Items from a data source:

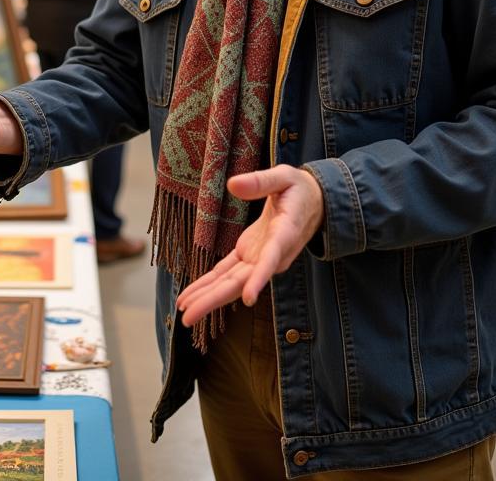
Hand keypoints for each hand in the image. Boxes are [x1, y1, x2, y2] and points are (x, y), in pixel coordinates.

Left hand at [177, 166, 323, 327]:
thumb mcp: (284, 177)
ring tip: (183, 313)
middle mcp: (271, 255)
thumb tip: (233, 185)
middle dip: (214, 300)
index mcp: (284, 234)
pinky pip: (226, 273)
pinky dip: (207, 284)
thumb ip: (261, 182)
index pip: (271, 259)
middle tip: (188, 318)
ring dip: (206, 297)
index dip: (260, 278)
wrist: (312, 203)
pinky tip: (191, 297)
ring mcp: (258, 258)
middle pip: (242, 282)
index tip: (249, 298)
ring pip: (230, 283)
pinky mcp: (248, 255)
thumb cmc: (299, 189)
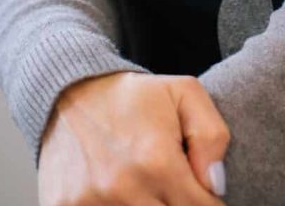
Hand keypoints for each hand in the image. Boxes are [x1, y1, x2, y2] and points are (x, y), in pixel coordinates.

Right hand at [38, 70, 229, 204]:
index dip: (208, 203)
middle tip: (176, 190)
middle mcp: (123, 187)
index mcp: (157, 161)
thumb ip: (211, 136)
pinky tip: (121, 195)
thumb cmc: (132, 97)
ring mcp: (90, 203)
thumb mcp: (184, 93)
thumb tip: (215, 185)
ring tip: (150, 189)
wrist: (68, 90)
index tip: (203, 194)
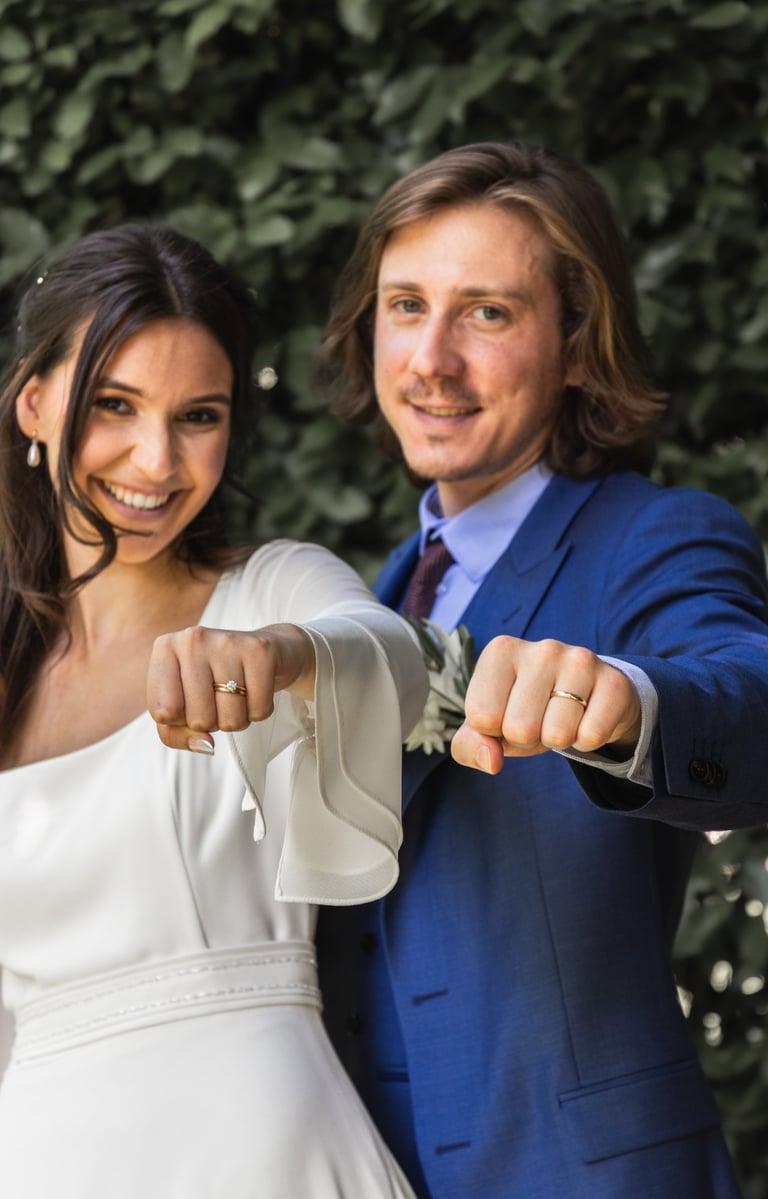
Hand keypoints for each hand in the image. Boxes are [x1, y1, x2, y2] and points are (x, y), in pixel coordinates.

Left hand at [146, 622, 314, 752]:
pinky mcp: (260, 650)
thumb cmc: (214, 681)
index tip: (191, 701)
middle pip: (199, 719)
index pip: (163, 713)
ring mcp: (227, 642)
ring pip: (230, 719)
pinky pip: (258, 710)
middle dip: (212, 721)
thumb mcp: (182, 705)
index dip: (181, 720)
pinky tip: (255, 689)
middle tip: (219, 698)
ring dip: (237, 719)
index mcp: (165, 648)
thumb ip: (176, 734)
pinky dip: (258, 711)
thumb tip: (206, 745)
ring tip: (238, 694)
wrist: (264, 651)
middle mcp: (192, 639)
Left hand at [450, 636, 641, 773]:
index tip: (507, 713)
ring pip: (557, 735)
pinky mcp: (613, 682)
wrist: (588, 695)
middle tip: (538, 718)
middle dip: (527, 738)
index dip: (494, 731)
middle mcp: (541, 648)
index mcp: (500, 651)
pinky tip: (585, 719)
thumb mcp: (488, 725)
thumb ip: (470, 745)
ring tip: (561, 718)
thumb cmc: (526, 708)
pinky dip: (586, 742)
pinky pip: (591, 737)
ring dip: (557, 740)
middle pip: (519, 729)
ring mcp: (581, 661)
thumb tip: (491, 761)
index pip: (482, 718)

Exercise instructions:
Out of the data above, transcribe exactly and only the lines starting with the line that has "Right hand at" and going on through the line that has "index tip: (203, 194)", both included.

Answer box:
Right hand at [38, 70, 229, 204]:
index dip: (208, 203)
middle tip: (176, 190)
middle mcp: (123, 187)
index mcp: (157, 161)
thumb ip: (211, 136)
pinky tip: (121, 195)
thumb cmc: (132, 97)
ring mcp: (90, 203)
thumb mcp: (184, 93)
thumb tip: (215, 185)
ring tip: (150, 189)
wrist: (68, 90)
index tip: (203, 194)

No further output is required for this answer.